* Text segment *
==*==

- Innovation and Research
- Department of Physics and Astronomy
Astronomers Shed Light on Dark Energy, Smallest Black Hole
May 2021 update: The Dark Energy Spectroscopic Instrument (DESI) project to map the entire universe officially launched on May 17. Read more about the record-setting trial run.
For many years, astronomers thought the expansion of the universe was slowing down due to the effects of gravity, but in 1998, two teams of researchers confirmed the existence of an unseen “dark energy” that appears to be speeding up the expansion of the universe.
That discovery redirected the astronomy community’s attention from familiar forms of matter to what, at first glance, appears to be nothing.
“Right now, the nature of dark energy is one of the biggest questions in physics,” said Jeffrey Newman, a professor in the University of Pittsburgh Department of Physics and Astronomy, part of the Kenneth P. Dietrich School of Arts and Sciences. “Something is acting like an anti-gravity and we don’t know what. Dark energy is really just a name for our ignorance.”
Dark energy makes up an estimated 68% of the universe, and dark matter, the unseen material that makes up 27% of the universe, is thought to provide the attractive force that keeps galaxies from pulling apart during the expansion.
Newman and his group at Pitt have taken the question of dark energy head on as part of a global team working with the Dark Energy Spectroscopic Instrument (DESI). DESI, a sky scanning instrument mounted on the Mayall Telescope at Kitt Peak National Laboratory in Arizona, is creating three-dimensional maps of the locations of galaxies using light to map their distances from Earth. Those measurements can then be used to calculate how much the universe has expanded since the Big Bang.
By charting galaxies, the map will also document areas holding large amounts of dark matter.
“What we do know is where there’s a lot of dark matter there are also galaxies,” said Newman.
“We’ll take those brightest and best galaxies and, by pointing the instrument at them, can study their full breakdown of light, which allows us to determine with precision their distance from Earth. By having those distances and knowing where they are in the sky, we can build a three-dimensional map of those galaxies, which also gives us a three-dimensional map of where dark matter is in the universe that will span a third of the sky—and more than a quarter of all the volume of the universe that’s visible from Earth.”
Newman developed the techniques to find the right galaxies as a postdoctoral researcher at University of California, Berkeley and brought them to Pitt when he arrived in 2007. The focus of that work was using 2D images of the sky to identify the galaxies that were the best candidates for building a 3D map of where matter in the universe might be found.
“Obtaining those images took 500 nights on three different telescopes,” said Newman. “We get the images, then they go through processing at the National Energy Research Supercomputing Center, which has taken years to do all of the processing. That gives us measurements of the properties of every object—every star and every galaxy—down to pretty faint limits. We use those properties, and, based on what we know about galaxies from other projects, infer which are going to be the most promising targets for DESI.”
DESI captured its first images on Oct. 22 and researchers will continue testing the instrument through early next year before its five-year mission expands to map the entire universe begins.

==*==

* Task set *
**1)** According to the dark energy article, what share of the universe is dark energy estimated to make up?
**2)** List every proportion, whether a percentage or a fraction, that the dark energy article gives, together with what each one describes.
**3)** Supply the passage that would come next in the dark energy article, following on from its final sentence.

* Information supplied *
==*==

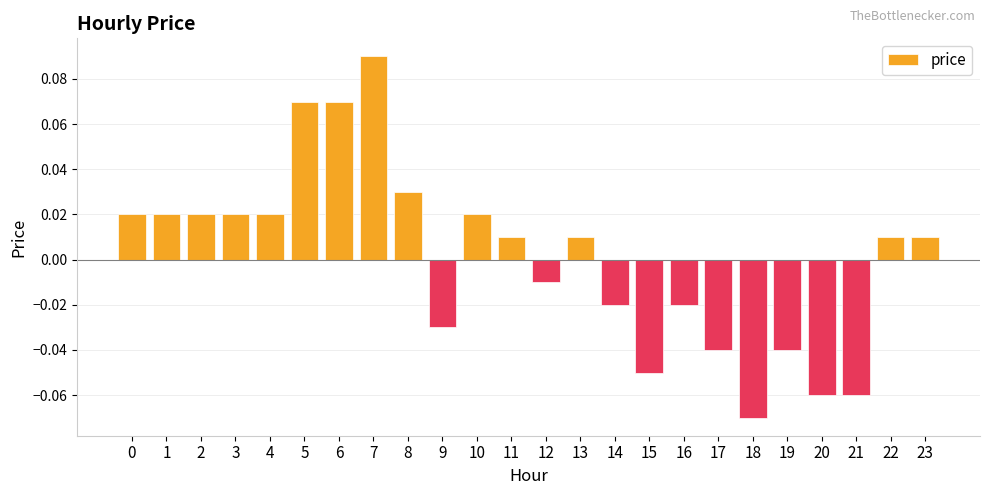

Which has a higher value, 10 or 9?

10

==*==

* List of answers *
**1)** An estimated 68%.

**2)**
- 68%: the estimated share of the universe made up of dark energy
- 27%: the share of the universe made up of dark matter
- A third of the sky: the span of the planned three-dimensional map of dark matter
- More than a quarter: the share of all the volume of the universe visible from Earth that the map will cover

**3)**
“After a decade in planning and R&D, installation and assembly, we are delighted that DESI can soon begin its quest to unravel the mystery of dark energy,” said DESI Director Michael Levi of the Department of Energy’s Lawrence Berkeley National Laboratory, the lead institution for DESI’s construction and operations.
In February 2020, Newman and graduate student Biprateep Dey will travel to Arizona to assist with observations and help guide DESI toward more galaxies, a process Newman said will require aligning the instrument’s 5,000 fiber optic sensors with precision.
“If you put a fiber in the wrong place, there’s no galaxy and you don’t get any light,” he said.
The answers DESI seeks could upend thousands of active theories, including Einstein’s theory of gravity, or introduce an entirely new field of study for astrophysicists to understand. Either outcome will yield the field’s most significant finding since the confirmation of the dark forces.
“Just answering the question of is it a problem with our theory of gravity, or is it a new component to the universe, that alone would be extremely exciting. Right now we have a wide open field of possibilities; throwing out half of them would be big progress,” Newman said.
Researcher Helps Find Smallest Known Black Hole
A star survey conducted by another Pitt astronomer has led to the discovery of the smallest known black hole in the universe.
Carles Badenes, an associate professor in the Department of Physics and Astronomy, was part of a team that discovered a star affected by the gravitational pull of the black hole. They discovered the star while looking for binary systems—two or more stars revolving around a common center.
The discovery was published in Science on Nov. 1.
Badenes is leading a statistical study of binary stars at Pitt, observed with the Apache Point Observatory Galaxy Evolution Experiment (APOGEE), which is part of the Sloan Digital Sky Survey at Apache Point Observatory in New Mexico. He collaborated with a team of researchers from The Ohio State University in a search for stars with massive, unseen companions. Together, they found the star—2MASS J05215658+4359220—which showed signs it was attached to an unseen, but massive, source.
The team observed shifts in the spectrum of light coming from the star at different times. They used information from these shifts and Newton’s equations to infer the mass of the unknown object—which was at least three times that of the Earth’s sun.
Their conclusion that the object was a low-mass black hole was “basically a process of elimination,” Badenes explained.
“It can’t be a normal star, because it does not make any light. It can’t be a white dwarf (star) because they only exist in smaller masses. It could be a neutron star, but at three solar masses, it would be the heaviest neutron star known.”
The revelation opens the door for discovering and studying black holes while they’re still hidden in the shadows of the cosmos, before they consume matter and become luminous sources.
“The way we usually study black holes is by watching them as they eat. If you use that method you have a bias. The larger the black hole, the brighter it will be as it accretes material. Because the brighter ones are easier to find, that means that most of the known accreting black holes are quite massive. It also means that we do not have a good idea of what the average mass of a black hole is,” Badenes said.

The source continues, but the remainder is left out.